Just in case there are any bird watchers in the audience, I was able to add a few to my life list on the cruise along with seeing many old friends. While these particular birds are not roasted or fricasseed, they might still be of interest to some folks.
The brown pelican (Pelecanus occidentalis) is a small pelican found in the Americas. This possibly immature specimen was photographed in the Port of Galveston.
I’m not sure what this specimen is, though it was flying blithely along side the Carnival Breeze in the middle of the Gulf of Mexico when it was photographed.
A feral chicken was the only bird spotted during our stop in Montego Bay, Jamaica. apparently what used to be a household food bird there, became a neighborhood standard as the bird ran loose and bred. I’m told by a local that they are everywhere and are treated sort of as community pets.
Frigatebirds (also listed as “frigate bird” or “frigate-petrel”) are a family of seabirds which are found across all tropical and subtropical oceans. This specimen appears to be a magnificent frigatebird (Fregata magnificens). It was photographed along the coastline of George Town on Grand Cayman.
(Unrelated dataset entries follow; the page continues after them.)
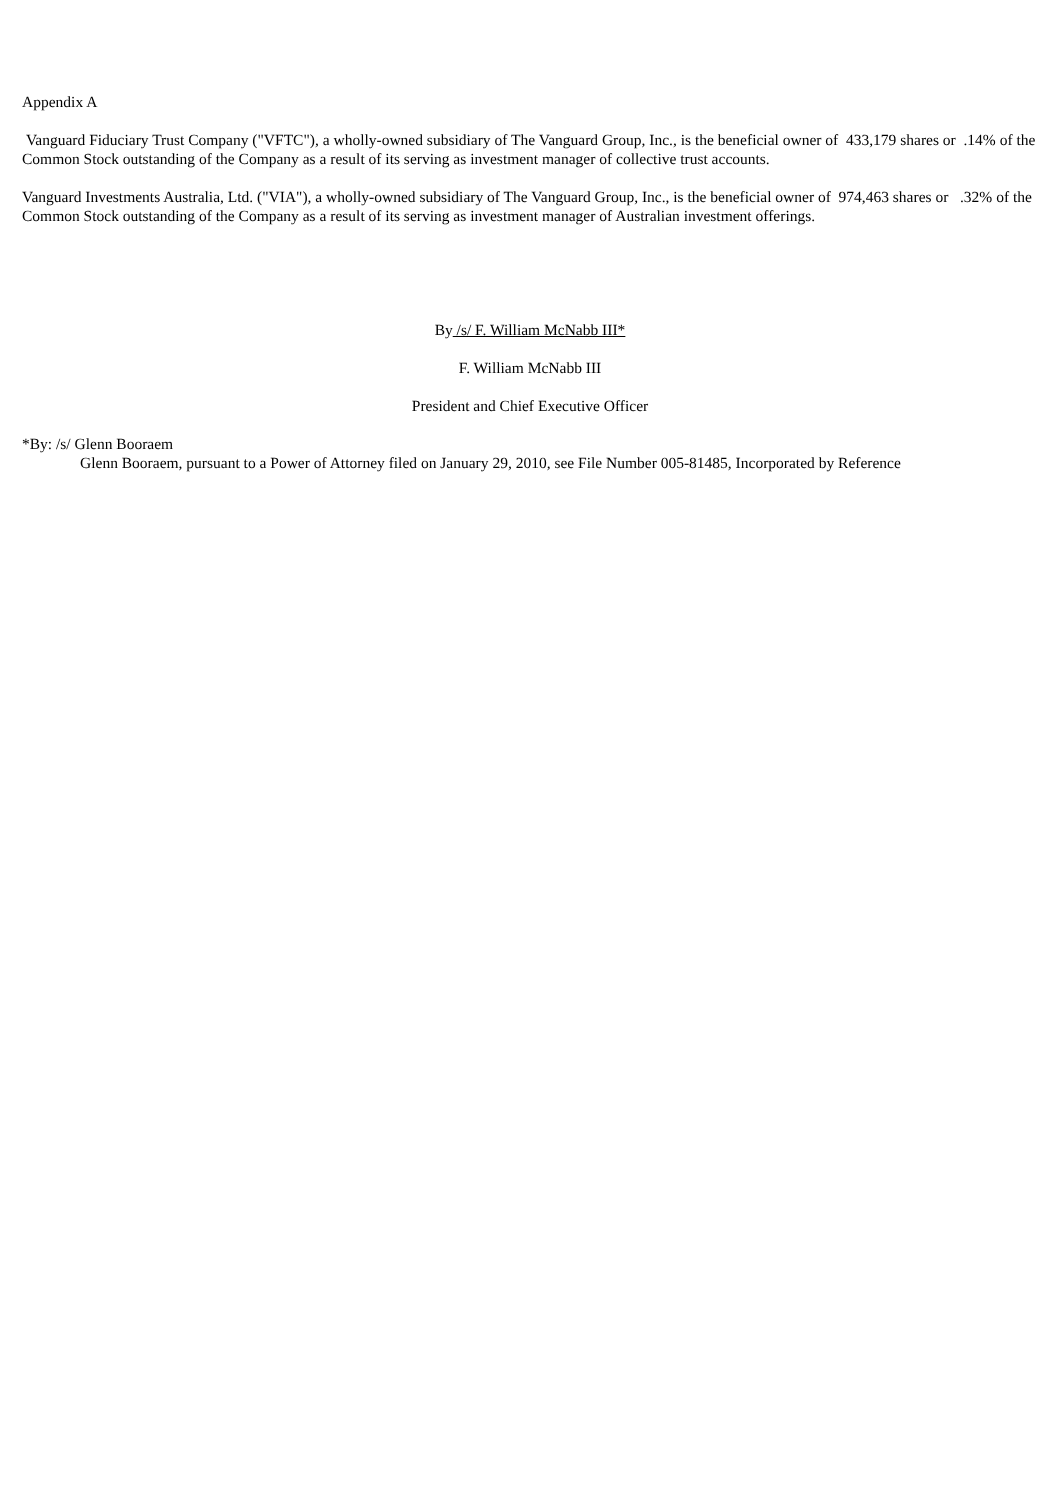Appendix A
Vanguard Fiduciary Trust Company ("VFTC"), a wholly-owned subsidiary of The Vanguard Group, Inc., is the beneficial owner of 433,179 shares or .14% of the Common Stock outstanding of the Company as a result of its serving as investment manager of collective trust accounts.
Vanguard Investments Australia, Ltd. ("VIA"), a wholly-owned subsidiary of The Vanguard Group, Inc., is the beneficial owner of 974,463 shares or .32% of the Common Stock outstanding of the Company as a result of its serving as investment manager of Australian investment offerings.
By /s/ F. William McNabb III*
F. William McNabb III
President and Chief Executive Officer
*By: /s/ Glenn Booraem
Glenn Booraem, pursuant to a Power of Attorney filed on January 29, 2010, see File Number 005-81485, Incorporated by Reference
The osprey (Pandion haliaetus) is also called fish eagle, sea hawk, river hawk, and fish hawk across it’s rather cosmopolitan range. It appears on all the continents with the exception of Antarctica, though this specimen was photographed along the coast of Cozumel, Mexico.
My bet is on this bird being some species of cormorant. This specimen was perched on the forward rigging of the Carmival Breeze while we were at sea in the Gulf of Mexico.
Any assistance in identifying the two unknowns is most appreciated.